On l'appelle Gel Boy. Un surnom qui va comme un gant à Enrique Peña Nieto, gouverneur sortant de l'Etat de Mexico, l'Etat le plus peuplé du Mexique. En effet en espagnol « Gel boy » se prononce de la manière que « Hell boy » et révèle bien qui est cet homme politique mexicain actuellement favori des sondages pour la présidentielle mexicaine de juillet 2012 : un pur produit du très corrompu Parti révolutionnaire institutionnel (le PRI). Mais il a un atout de choix : sa femme, surnommée La Gaviota, est actrice de telenovelas, ces séries télévisées à l'eau de rose qui font un carton parmi les femmes au foyer mexicaines.
Ce n'est pas un hasard car Enrique Peña Nieto, 45 ans, a construit son succès sur son image de bel homme lisse. Il est d'ailleurs sans épaisseur politique aucune puisqu'il répète a satiété être « pragmatique » sans pour autant proposer de vision concrète des affaires publiques.
Julio Scherer García, patriarche du journalisme du Mexique et fondateur de l'hebdomadaire Proceso résume la méthode de celui qui est actuellement le mieux placé pour être le prochain président de la République du Mexique : « la formule est simple: acheter du temps d'antenne, corrompre, et corrompre, mentir et mentir (...) il est le représentant charismatique d'une nouvelle génération qui utilise tous les moyens à sa disposition pour prendre de l'ampleur aux yeux des accros à la frivolité et gaspille à foison* ».

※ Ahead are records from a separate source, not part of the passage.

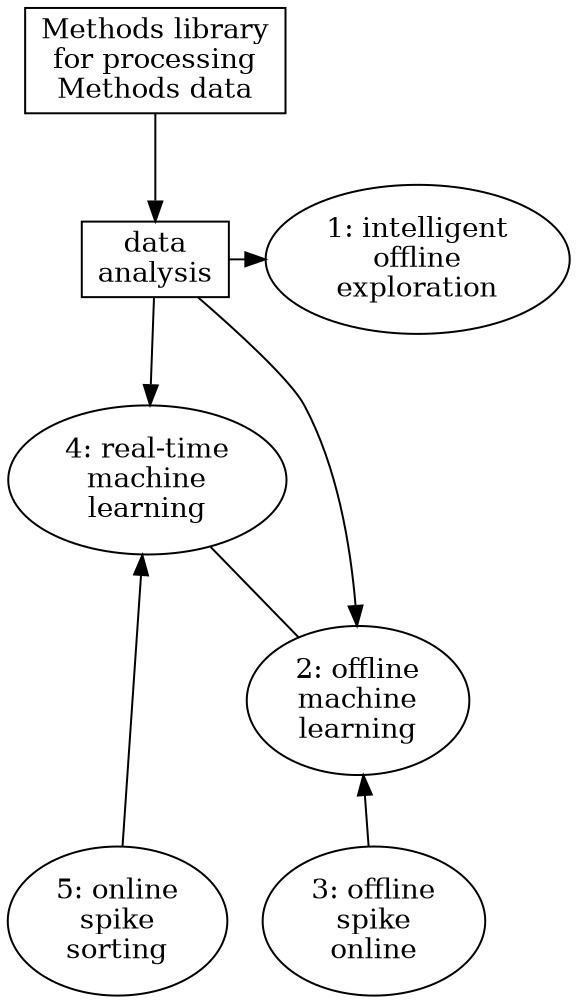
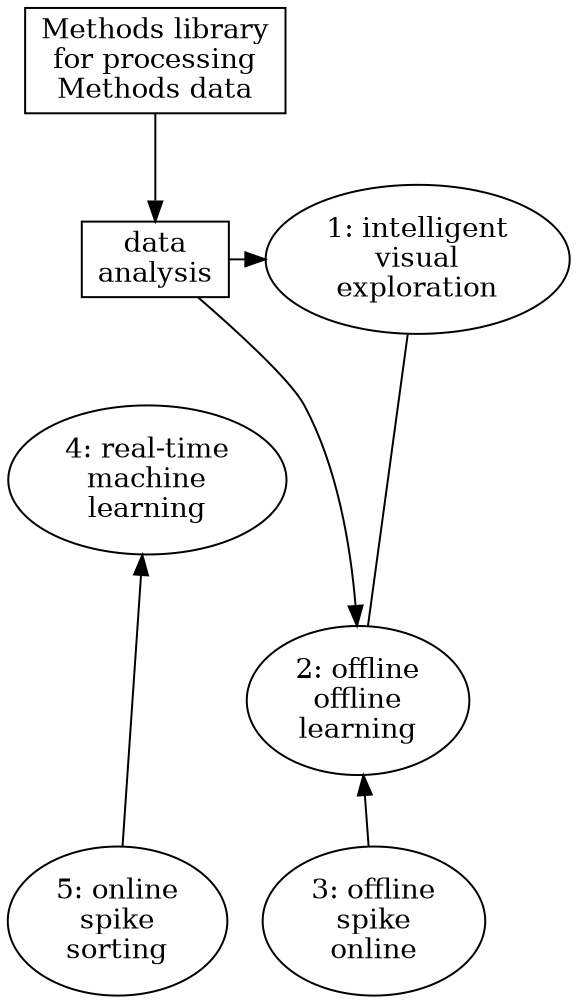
  digraph {
-   n1 [label=<<FONT COLOR="BLACK">1: intelligent<br/>offline<br/>exploration</FONT>>]
+   n1 [label=<<FONT COLOR="BLACK">1: intelligent<br/>visual<br/>exploration</FONT>>]
    n2 [label=<<FONT COLOR="BLACK">data<br/>analysis</FONT>> shape=box]
    n3 [label=<<FONT COLOR="BLACK">3: offline<br/>spike<br/>online</FONT>>]
    n4 [label=<<FONT COLOR="BLACK">5: online<br/>spike<br/>sorting</FONT>>]
-   n5 [label=<<FONT COLOR="BLACK">2: offline<br/>machine<br/>learning</FONT>>]
+   n5 [label=<<FONT COLOR="BLACK">2: offline<br/>offline<br/>learning</FONT>>]
    n6 [label=<<FONT COLOR="BLACK">4: real-time<br/>machine<br/>learning</FONT>>]
    n7 [label=<<FONT COLOR="BLACK">Methods library<br/>for processing<br/>Methods data</FONT>> shape=box]
    subgraph sub_1 {
      rank=same
      n1
      n2
    }
    subgraph sub_2 {
      rank=sink
      n3
      n4
    }
-   n6 -> n5 [dir=none]
+   n1 -> n5 [dir=none]
    n2 -> n1
    n2 -> n5
-   n2 -> n6
    n3 -> n5
    n4 -> n6
    n7 -> n2
  }
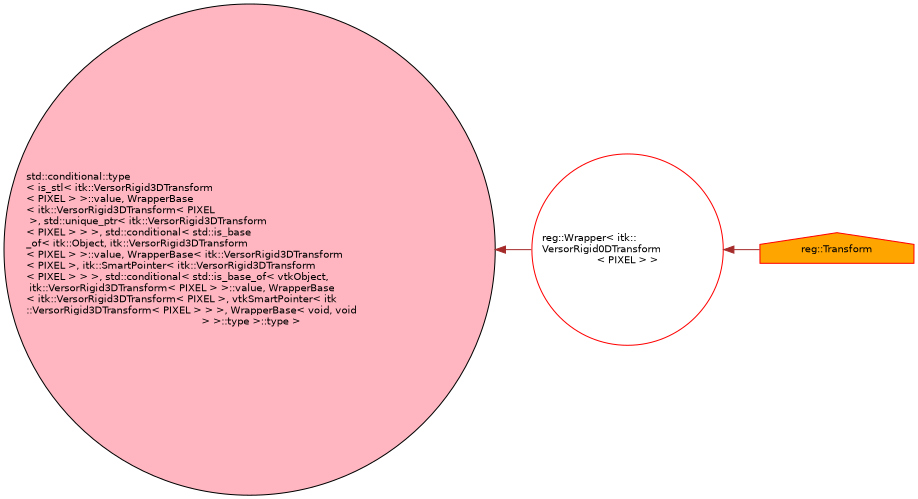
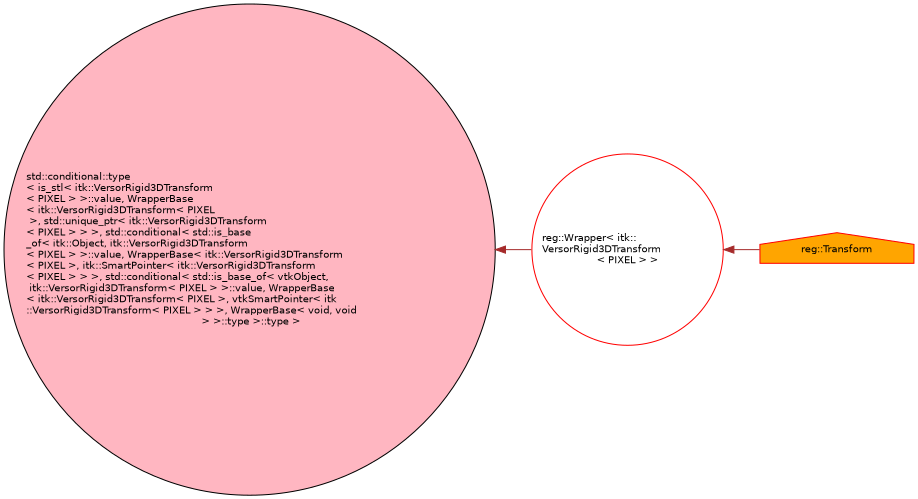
  digraph {
    rankdir=LR
    node [color=red fontname=Helvetica fontsize=10 shape=circle style=filled]
    edge [color=brown dir=back fontname=Helvetica fontsize=10 labelfontname=Helvetica labelfontsize=10 style=solid]
    n1 [fillcolor=orange fontcolor=black height=0.2 label="reg::Transform" shape=house width=0.4]
-   n2 [fillcolor=white height=0.2 label="reg::Wrapper\< itk::\lVersorRigid0DTransform\l\< PIXEL \> \>" width=0.4]
+   n2 [fillcolor=white height=0.2 label="reg::Wrapper\< itk::\lVersorRigid3DTransform\l\< PIXEL \> \>" width=0.4]
    n3 [color=black fillcolor=lightpink height=0.2 label="std::conditional::type\l\< is_stl\< itk::VersorRigid3DTransform\l\< PIXEL \> \>::value, WrapperBase\l\< itk::VersorRigid3DTransform\< PIXEL\l \>, std::unique_ptr\< itk::VersorRigid3DTransform\l\< PIXEL \> \> \>, std::conditional\< std::is_base\l_of\< itk::Object, itk::VersorRigid3DTransform\l\< PIXEL \> \>::value, WrapperBase\< itk::VersorRigid3DTransform\l\< PIXEL \>, itk::SmartPointer\< itk::VersorRigid3DTransform\l\< PIXEL \> \> \>, std::conditional\< std::is_base_of\< vtkObject,\l itk::VersorRigid3DTransform\< PIXEL \> \>::value, WrapperBase\l\< itk::VersorRigid3DTransform\< PIXEL \>, vtkSmartPointer\< itk\l::VersorRigid3DTransform\< PIXEL \> \> \>, WrapperBase\< void, void\l \> \>::type \>::type \>" width=0.4]
    n2 -> n1
    n3 -> n2
  }
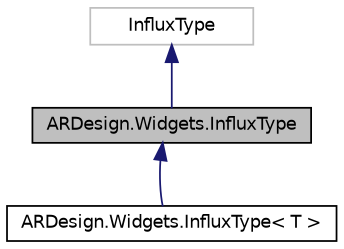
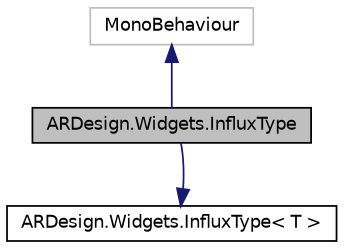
  digraph {
    node [color=black fillcolor=white fontname=Helvetica fontsize=10 shape=record style=filled]
    edge [color=midnightblue dir=back fontname=Helvetica fontsize=10 labelfontname=Helvetica labelfontsize=10 style=solid]
    n1 [fillcolor=grey75 fontcolor=black height=0.2 label="ARDesign.Widgets.InfluxType" width=0.4]
    n2 [height=0.2 label="ARDesign.Widgets.InfluxType\< T \>" width=0.4]
-   n3 [color=grey75 height=0.2 label=InfluxType width=0.4]
-   n1 -> n2
+   n3 [color=grey75 height=0.2 label=MonoBehaviour width=0.4]
+   n2 -> n1
    n3 -> n1
  }
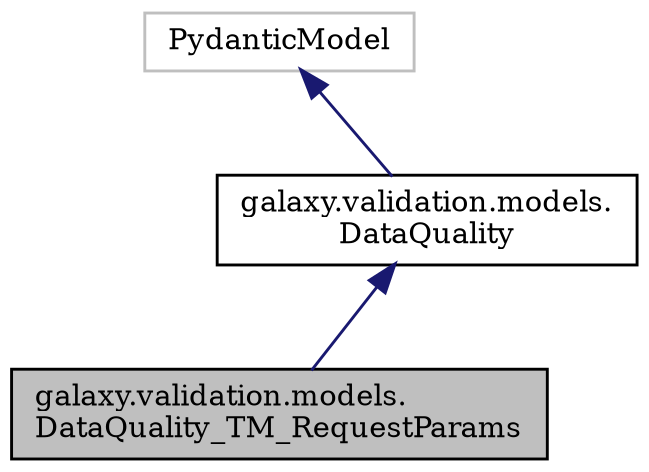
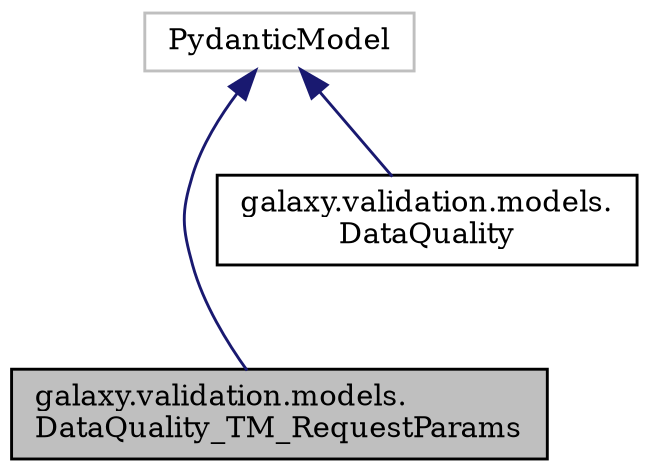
  digraph {
    fontname="DejaVu Serif"
    node [color=black fillcolor=white fontname="DejaVu Serif" fontsize=10 shape=record style=filled]
    edge [color=midnightblue dir=back fontname="DejaVu Serif" fontsize=10 labelfontname=Helvetica labelfontsize=10 style=solid]
    n1 [fillcolor=grey75 fontcolor=black height=0.2 label="galaxy.validation.models.\lDataQuality_TM_RequestParams" width=0.4]
    n2 [height=0.2 label="galaxy.validation.models.\lDataQuality" width=0.4]
    n3 [color=grey75 height=0.2 label=PydanticModel width=0.4]
-   n2 -> n1
+   n3 -> n1
    n3 -> n2
  }
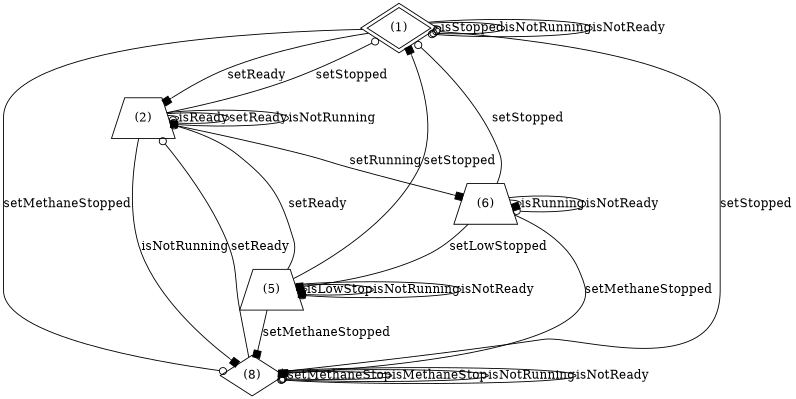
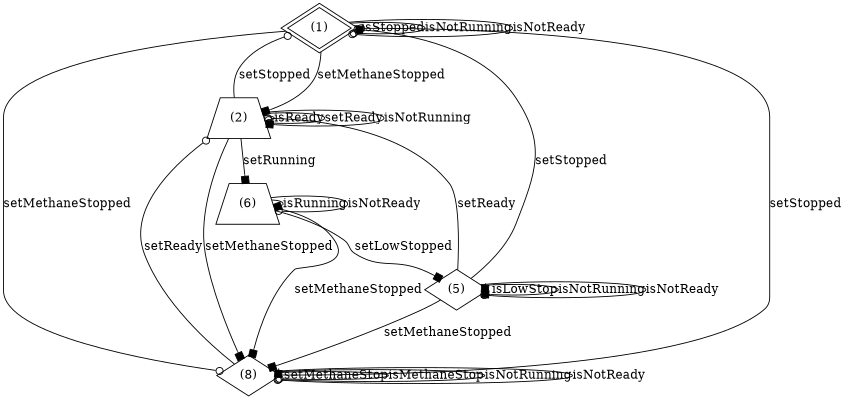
  digraph {
    mclimit=10.0
    nodesep=0.05
    node [shape=trapezium]
    edge [arrowhead=odot]
    n1 [height=0.25 label="(1)" peripheries=2 shape=diamond width=0.25]
    n2 [height=0.25 label="(2)" width=0.25]
    n3 [height=0.25 label="(8)" shape=diamond width=0.25]
    n4 [height=0.25 label="(6)" width=0.25]
-   n5 [height=0.25 label="(5)" width=0.25]
+   n5 [height=0.25 label="(5)" shape=diamond width=0.25]
    n1 -> n1 [label=isStopped]
    n1 -> n1 [label=isNotRunning]
    n1 -> n1 [label=isNotReady]
-   n1 -> n2 [arrowhead=box label=setReady]
+   n1 -> n2 [arrowhead=box label=setMethaneStopped]
    n1 -> n3 [label=setMethaneStopped]
    n2 -> n1 [label=setStopped]
    n2 -> n2 [label=isReady]
    n2 -> n2 [label=setReady]
    n2 -> n2 [arrowhead=box label=isNotRunning]
-   n2 -> n3 [arrowhead=box label=isNotRunning]
+   n2 -> n3 [arrowhead=box label=setMethaneStopped]
    n2 -> n4 [arrowhead=box label=setRunning]
    n3 -> n1 [label=setStopped]
    n3 -> n2 [label=setReady]
    n3 -> n3 [arrowhead=box label=setMethaneStop]
    n3 -> n3 [label=isMethaneStop]
    n3 -> n3 [label=isNotRunning]
    n3 -> n3 [label=isNotReady]
-   n4 -> n1 [label=setStopped]
    n4 -> n3 [arrowhead=box label=setMethaneStopped]
    n4 -> n4 [arrowhead=box label=isRunning]
    n4 -> n4 [label=isNotReady]
    n4 -> n5 [arrowhead=box label=setLowStopped]
    n5 -> n1 [arrowhead=box label=setStopped]
    n5 -> n2 [label=setReady]
    n5 -> n3 [arrowhead=box label=setMethaneStopped]
    n5 -> n5 [arrowhead=box label=isLowStop]
    n5 -> n5 [arrowhead=box label=isNotRunning]
    n5 -> n5 [label=isNotReady]
  }
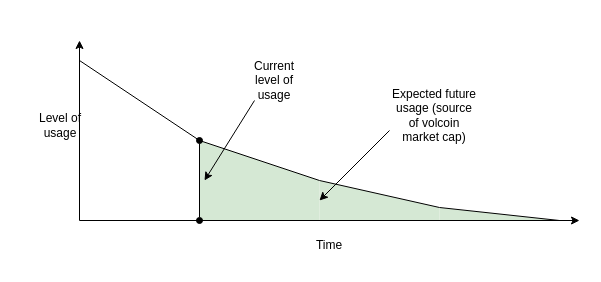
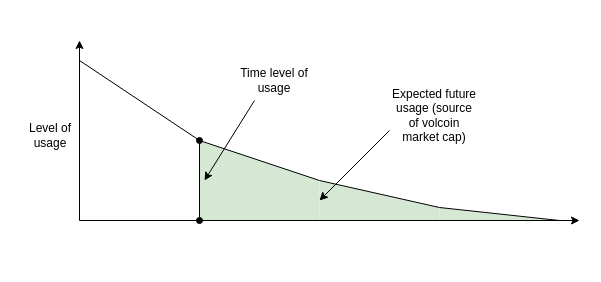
  <mxCell id="0" />
  <mxCell id="1" parent="0" />
  <mxCell id="2" value="" style="verticalLabelPosition=bottom;verticalAlign=top;html=1;shape=mxgraph.basic.orthogonal_triangle;fillColor=#d5e8d4;strokeColor=none;" vertex="1" parent="1"><mxGeometry x="439" y="207" width="120" height="13" as="geometry" /></mxCell>
  <mxCell id="3" value="" style="shape=manualInput;whiteSpace=wrap;html=1;flipH=1;size=27;fillColor=#d5e8d4;strokeColor=none;" vertex="1" parent="1"><mxGeometry x="319" y="180" width="120" height="40" as="geometry" /></mxCell>
  <mxCell id="4" value="" style="shape=manualInput;whiteSpace=wrap;html=1;flipH=1;size=40;fillColor=#d5e8d4;strokeColor=none;" vertex="1" parent="1"><mxGeometry x="199" y="140" width="120" height="80" as="geometry" /></mxCell>
  <mxCell id="5" value="" style="endArrow=none;html=1;rounded=0;fillColor=#fff2cc;strokeColor=none;" edge="1" parent="1"><mxGeometry width="50" height="50" relative="1" as="geometry"><mxPoint x="79" y="220" as="sourcePoint" /><mxPoint x="79" y="20" as="targetPoint" /></mxGeometry></mxCell>
  <mxCell id="6" value="" style="endArrow=classic;html=1;rounded=0;fillColor=#d5e8d4;strokeColor=#000000;endFill=1;" edge="1" parent="1"><mxGeometry width="50" height="50" relative="1" as="geometry"><mxPoint x="79" y="220" as="sourcePoint" /><mxPoint x="579" y="220" as="targetPoint" /></mxGeometry></mxCell>
  <mxCell id="7" value="" style="endArrow=classic;html=1;rounded=0;endFill=1;" edge="1" parent="1"><mxGeometry width="50" height="50" relative="1" as="geometry"><mxPoint x="79" y="220" as="sourcePoint" /><mxPoint x="79" y="40" as="targetPoint" /></mxGeometry></mxCell>
  <mxCell id="8" value="" style="endArrow=none;html=1;rounded=0;entryX=0;entryY=0;entryDx=0;entryDy=0;" edge="1" parent="1" target="4"><mxGeometry width="50" height="50" relative="1" as="geometry"><mxPoint x="79" y="60" as="sourcePoint" /><mxPoint x="369" y="140" as="targetPoint" /></mxGeometry></mxCell>
  <mxCell id="9" value="" style="endArrow=none;html=1;rounded=0;entryX=1;entryY=0.5;entryDx=0;entryDy=0;" edge="1" parent="1" target="4"><mxGeometry width="50" height="50" relative="1" as="geometry"><mxPoint x="199" y="140" as="sourcePoint" /><mxPoint x="319" y="220" as="targetPoint" /></mxGeometry></mxCell>
  <mxCell id="10" value="" style="endArrow=none;html=1;rounded=0;entryX=0;entryY=0;entryDx=0;entryDy=0;entryPerimeter=0;" edge="1" parent="1" target="2"><mxGeometry width="50" height="50" relative="1" as="geometry"><mxPoint x="319" y="180" as="sourcePoint" /><mxPoint x="439" y="220" as="targetPoint" /></mxGeometry></mxCell>
  <mxCell id="11" value="" style="endArrow=none;html=1;rounded=0;entryX=1;entryY=0.75;entryDx=0;entryDy=0;" edge="1" parent="1"><mxGeometry width="50" height="50" relative="1" as="geometry"><mxPoint x="559" y="220" as="sourcePoint" /><mxPoint x="439" y="207" as="targetPoint" /></mxGeometry></mxCell>
- <mxCell id="12" value="Level of usage" style="text;html=1;strokeColor=none;fillColor=none;align=center;verticalAlign=middle;whiteSpace=wrap;rounded=0;" vertex="1" parent="1"><mxGeometry x="30" y="110" width="60" height="30" as="geometry" /></mxCell>
- <mxCell id="13" value="Time" style="text;html=1;strokeColor=none;fillColor=none;align=center;verticalAlign=middle;whiteSpace=wrap;rounded=0;" vertex="1" parent="1"><mxGeometry x="299" y="230" width="60" height="30" as="geometry" /></mxCell>
+ <mxCell id="12" value="Level of usage" style="text;html=1;strokeColor=none;fillColor=none;align=center;verticalAlign=middle;whiteSpace=wrap;rounded=0;" vertex="1" parent="1"><mxGeometry x="20" y="120" width="60" height="30" as="geometry" /></mxCell>
  <mxCell id="14" value="" style="endArrow=oval;html=1;rounded=0;strokeColor=#000000;entryX=1;entryY=0;entryDx=0;entryDy=0;exitX=1;exitY=1;exitDx=0;exitDy=0;startArrow=oval;startFill=1;endFill=1;" edge="1" parent="1"><mxGeometry width="50" height="50" relative="1" as="geometry"><mxPoint x="199" y="220" as="sourcePoint" /><mxPoint x="199" y="140" as="targetPoint" /></mxGeometry></mxCell>
  <mxCell id="15" value="" style="endArrow=classic;html=1;rounded=0;strokeColor=#000000;" edge="1" parent="1"><mxGeometry width="50" height="50" relative="1" as="geometry"><mxPoint x="254" y="100" as="sourcePoint" /><mxPoint x="204" y="180" as="targetPoint" /></mxGeometry></mxCell>
- <mxCell id="16" value="Current level of usage" style="text;html=1;strokeColor=none;fillColor=none;align=center;verticalAlign=middle;whiteSpace=wrap;rounded=0;" vertex="1" parent="1"><mxGeometry x="239" y="65" width="70" height="30" as="geometry" /></mxCell>
+ <mxCell id="16" value="Time level of usage" style="text;html=1;strokeColor=none;fillColor=none;align=center;verticalAlign=middle;whiteSpace=wrap;rounded=0;" vertex="1" parent="1"><mxGeometry x="239" y="65" width="70" height="30" as="geometry" /></mxCell>
  <mxCell id="17" value="" style="endArrow=classic;html=1;rounded=0;strokeColor=#000000;entryX=0;entryY=0.5;entryDx=0;entryDy=0;" edge="1" parent="1" target="3"><mxGeometry width="50" height="50" relative="1" as="geometry"><mxPoint x="389" y="130" as="sourcePoint" /><mxPoint x="369" y="130" as="targetPoint" /></mxGeometry></mxCell>
  <mxCell id="18" value="Expected future usage (source of volcoin market cap)" style="text;html=1;strokeColor=none;fillColor=none;align=center;verticalAlign=middle;whiteSpace=wrap;rounded=0;" vertex="1" parent="1"><mxGeometry x="389" y="100" width="90" height="30" as="geometry" /></mxCell>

En effet, dès la première année de son mandat de gouverneur de l'Etat de Mexico, la zone la plus peuplée du pays avec près de 15 millions d'habitants, l'administration a dépensé 742 millions de pesos (43 millions d'euros) en communication, surtout canalisés vers des spots télévisés.
Plus préoccupant, le bilan en matière de droits de l'homme de Peña Nieto. Ses six ans de mandat ont été marqués par de graves atteintes dont les faits les plus marquants sont la répression du mouvement social d'Atenco, l'affaire d'homophobie contre un directeur d'école, l'explosion des violences faites au femmes -l'Etat de Mexico est la zone du Mexique la plus violente en la matière avec plus de 200 meurtres de femmes en 5 ans, souvent impunis-, le mépris pour le développement social et l'environnement... Le bilan a été dressé en détail dans un rapport de 103 pages élaboré par plusieurs ONG mexicaines sérieuses.
Le 19 septembre, Peña Nieto a officiellement lancé un « sí quiero ser presidente », manifestant ainsi son désir d'obtenir l'investiture présidentielle d'un Parti révolutionnaire institutionnel bien placé dans les sondages. L'accession au pouvoir de ce produit marketing qui allie les méthodes d'hier avec les moyens de la politique spectacle du XXIe siècle est à surveiller car elle signifierait une mise en application de la politique menée à l'échelle de l'Etat de Mexico.
*Tiré de l'enquête Si yo Fuera Presidente, el Reality Show de Peña Nieto, de Jenaro Villamil.